In 2013, I began to think about teaching a course on children and care as a way to investigate my conflicts with care in ECEC. This course, now delivered for several years to university students across many disciplines, explores the possibilities and controversies in ethics of care literature in relation to the lives of children and families at the personal, political, and global levels.
At the same time, my research shifted from a focus on professionalization as a Canadian childcare advocacy strategy to theorizing and framing a robust and coherent integration of care, ethics of care, and care work into Canadian childcare advocacy, policy, and practice. (This is not to suggest that professionalization and care are incompatible.) It could be said that I have now embraced care ethics as a focus of my teaching and research. As Carol Gilligan (2011: 177), often associated with the origins of care ethics, has urged, rather than resisting care, I have “joined the resistance” to patriarchy and other forms of oppression that seek to deny the caring capacities that constitute the humanity of all citizens of a democracy. Gilligan writes:
Once the ethic of care is released from its subsidiary position within a justice framework, it can guide us by framing the struggle in a way that clarifies what is at stake and by illuminating a path of resistance grounded not in ideology but in our humanity. If along the path we lose our way, we can remind ourselves to listen for voice, to pay attention to how things are gendered, and to remember that within ourselves we have the ability to spot a false story. (2011: 43)
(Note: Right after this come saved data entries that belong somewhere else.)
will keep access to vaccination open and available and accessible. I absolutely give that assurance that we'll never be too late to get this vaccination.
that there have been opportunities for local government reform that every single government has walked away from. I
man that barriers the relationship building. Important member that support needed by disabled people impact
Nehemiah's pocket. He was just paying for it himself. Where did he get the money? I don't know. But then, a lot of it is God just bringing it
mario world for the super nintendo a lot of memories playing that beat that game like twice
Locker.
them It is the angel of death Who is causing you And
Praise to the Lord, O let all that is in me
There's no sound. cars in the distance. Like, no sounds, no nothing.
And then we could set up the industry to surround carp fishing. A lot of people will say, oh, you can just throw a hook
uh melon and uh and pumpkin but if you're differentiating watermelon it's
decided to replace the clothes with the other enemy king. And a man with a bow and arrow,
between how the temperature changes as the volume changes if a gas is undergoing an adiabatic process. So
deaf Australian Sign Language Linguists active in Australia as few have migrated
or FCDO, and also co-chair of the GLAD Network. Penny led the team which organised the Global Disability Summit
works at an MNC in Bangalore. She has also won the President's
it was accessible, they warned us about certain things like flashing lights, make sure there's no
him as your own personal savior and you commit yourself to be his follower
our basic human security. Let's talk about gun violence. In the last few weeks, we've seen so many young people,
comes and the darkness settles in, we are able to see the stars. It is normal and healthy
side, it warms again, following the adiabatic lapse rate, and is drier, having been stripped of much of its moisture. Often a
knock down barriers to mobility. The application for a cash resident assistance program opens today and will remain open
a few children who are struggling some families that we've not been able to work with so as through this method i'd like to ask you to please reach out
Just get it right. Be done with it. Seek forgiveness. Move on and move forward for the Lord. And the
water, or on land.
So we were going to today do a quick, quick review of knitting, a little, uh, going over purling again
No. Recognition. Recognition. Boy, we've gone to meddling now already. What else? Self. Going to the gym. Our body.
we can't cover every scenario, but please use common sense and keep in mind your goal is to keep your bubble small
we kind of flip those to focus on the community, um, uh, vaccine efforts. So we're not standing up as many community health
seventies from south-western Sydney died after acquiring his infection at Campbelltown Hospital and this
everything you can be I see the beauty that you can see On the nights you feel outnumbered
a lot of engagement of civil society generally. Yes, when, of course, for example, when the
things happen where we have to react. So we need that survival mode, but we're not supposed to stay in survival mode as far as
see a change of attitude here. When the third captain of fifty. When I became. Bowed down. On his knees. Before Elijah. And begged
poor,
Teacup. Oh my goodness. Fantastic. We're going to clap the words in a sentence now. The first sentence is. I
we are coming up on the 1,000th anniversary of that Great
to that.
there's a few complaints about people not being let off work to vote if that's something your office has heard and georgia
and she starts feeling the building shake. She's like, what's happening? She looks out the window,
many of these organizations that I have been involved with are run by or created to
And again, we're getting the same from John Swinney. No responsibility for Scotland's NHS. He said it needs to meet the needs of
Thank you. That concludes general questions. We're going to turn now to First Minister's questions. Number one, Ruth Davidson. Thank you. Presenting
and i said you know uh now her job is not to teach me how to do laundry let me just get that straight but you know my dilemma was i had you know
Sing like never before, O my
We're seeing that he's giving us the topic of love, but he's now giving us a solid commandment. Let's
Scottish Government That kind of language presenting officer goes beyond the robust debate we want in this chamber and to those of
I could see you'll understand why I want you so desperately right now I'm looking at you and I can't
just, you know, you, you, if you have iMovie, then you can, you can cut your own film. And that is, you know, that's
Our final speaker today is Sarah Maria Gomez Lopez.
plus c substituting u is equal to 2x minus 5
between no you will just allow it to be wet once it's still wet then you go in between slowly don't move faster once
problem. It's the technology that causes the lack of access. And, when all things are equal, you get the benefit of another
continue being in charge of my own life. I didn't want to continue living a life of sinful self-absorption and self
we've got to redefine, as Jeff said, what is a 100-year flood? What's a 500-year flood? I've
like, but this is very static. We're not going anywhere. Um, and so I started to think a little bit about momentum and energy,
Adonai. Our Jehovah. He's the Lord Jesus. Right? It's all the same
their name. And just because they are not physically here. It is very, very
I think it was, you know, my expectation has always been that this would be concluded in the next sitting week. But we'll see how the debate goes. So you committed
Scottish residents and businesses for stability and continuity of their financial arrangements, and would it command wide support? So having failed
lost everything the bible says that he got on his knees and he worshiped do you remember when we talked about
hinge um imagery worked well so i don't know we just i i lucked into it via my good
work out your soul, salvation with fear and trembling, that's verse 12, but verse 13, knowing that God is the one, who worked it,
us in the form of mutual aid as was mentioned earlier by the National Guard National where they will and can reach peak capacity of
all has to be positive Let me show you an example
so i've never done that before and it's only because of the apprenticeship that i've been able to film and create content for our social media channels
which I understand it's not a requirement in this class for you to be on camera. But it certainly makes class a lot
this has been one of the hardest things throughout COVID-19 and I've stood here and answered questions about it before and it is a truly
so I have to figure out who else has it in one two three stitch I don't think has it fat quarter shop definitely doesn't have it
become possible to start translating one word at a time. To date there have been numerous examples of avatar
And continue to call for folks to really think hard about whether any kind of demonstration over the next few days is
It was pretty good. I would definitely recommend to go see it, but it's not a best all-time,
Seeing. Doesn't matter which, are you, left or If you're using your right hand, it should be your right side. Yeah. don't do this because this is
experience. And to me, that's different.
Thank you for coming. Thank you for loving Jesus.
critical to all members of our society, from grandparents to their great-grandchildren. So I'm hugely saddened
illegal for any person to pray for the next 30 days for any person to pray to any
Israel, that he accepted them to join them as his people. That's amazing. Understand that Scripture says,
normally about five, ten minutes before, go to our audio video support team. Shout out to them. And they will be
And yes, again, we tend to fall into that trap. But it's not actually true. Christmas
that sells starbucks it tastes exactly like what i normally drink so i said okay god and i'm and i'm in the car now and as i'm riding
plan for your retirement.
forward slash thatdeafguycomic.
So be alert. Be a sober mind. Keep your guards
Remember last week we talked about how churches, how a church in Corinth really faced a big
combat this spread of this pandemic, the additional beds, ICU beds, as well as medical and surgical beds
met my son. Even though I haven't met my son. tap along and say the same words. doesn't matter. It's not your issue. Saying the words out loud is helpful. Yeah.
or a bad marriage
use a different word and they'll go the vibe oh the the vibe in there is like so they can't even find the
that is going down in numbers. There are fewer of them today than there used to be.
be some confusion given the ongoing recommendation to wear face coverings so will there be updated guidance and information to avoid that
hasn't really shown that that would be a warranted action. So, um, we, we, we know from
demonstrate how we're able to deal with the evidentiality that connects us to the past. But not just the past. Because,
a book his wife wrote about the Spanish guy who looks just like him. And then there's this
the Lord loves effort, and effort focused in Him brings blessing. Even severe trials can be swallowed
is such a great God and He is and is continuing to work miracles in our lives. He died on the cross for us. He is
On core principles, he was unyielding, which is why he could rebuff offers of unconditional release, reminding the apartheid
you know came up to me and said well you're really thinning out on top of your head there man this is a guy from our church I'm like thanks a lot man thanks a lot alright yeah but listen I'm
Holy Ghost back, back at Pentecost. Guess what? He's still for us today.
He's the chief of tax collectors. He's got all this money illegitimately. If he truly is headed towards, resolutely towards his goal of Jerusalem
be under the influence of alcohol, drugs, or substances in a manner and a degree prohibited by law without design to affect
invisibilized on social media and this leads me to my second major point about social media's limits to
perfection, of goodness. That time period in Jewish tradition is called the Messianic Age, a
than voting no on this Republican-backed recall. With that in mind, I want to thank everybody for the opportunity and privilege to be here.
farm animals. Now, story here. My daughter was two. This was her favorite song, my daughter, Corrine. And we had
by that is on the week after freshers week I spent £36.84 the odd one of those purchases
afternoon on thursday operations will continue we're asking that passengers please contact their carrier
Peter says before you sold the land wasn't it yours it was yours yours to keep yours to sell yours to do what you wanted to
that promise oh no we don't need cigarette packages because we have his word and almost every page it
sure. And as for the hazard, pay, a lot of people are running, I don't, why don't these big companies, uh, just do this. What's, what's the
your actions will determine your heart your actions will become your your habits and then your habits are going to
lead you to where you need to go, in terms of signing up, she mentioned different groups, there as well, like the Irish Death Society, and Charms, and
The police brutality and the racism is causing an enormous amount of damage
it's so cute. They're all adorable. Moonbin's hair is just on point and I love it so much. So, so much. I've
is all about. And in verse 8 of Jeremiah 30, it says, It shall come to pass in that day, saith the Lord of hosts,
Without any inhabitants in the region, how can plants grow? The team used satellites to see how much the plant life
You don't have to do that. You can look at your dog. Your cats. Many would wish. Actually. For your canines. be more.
This edited volume draws on the spirit of this resistance to meet two aims. The first is to lift the “aura of invisibility” of “the very common and everyday nature” of care relations in ECEC (Bowden 1997: 5–6). As Gilligan states, this aim is pressing in a time in which false stories distort what really matters in ECEC. To this end, chapter authors offer contemporary and in-depth theorizations of feminist ethics of care in early childhood practice, illuminating its possibilities for personal, professional, and social transformation.
The second aim is to assert that everything about care in ECEC is inescapably political and dangerous. Chapter authors address these dangers by highlighting political and policy priorities and decisions that constrain early childhood practices and reproduce social inequalities in care relations and care work. In addressing these dangers, chapter authors point to openings for social change. Overall, this unique volume seeks to contribute to ethics of care scholarship that is “burgeoning across many disciplines” (Engster and Hamington 2015: 4).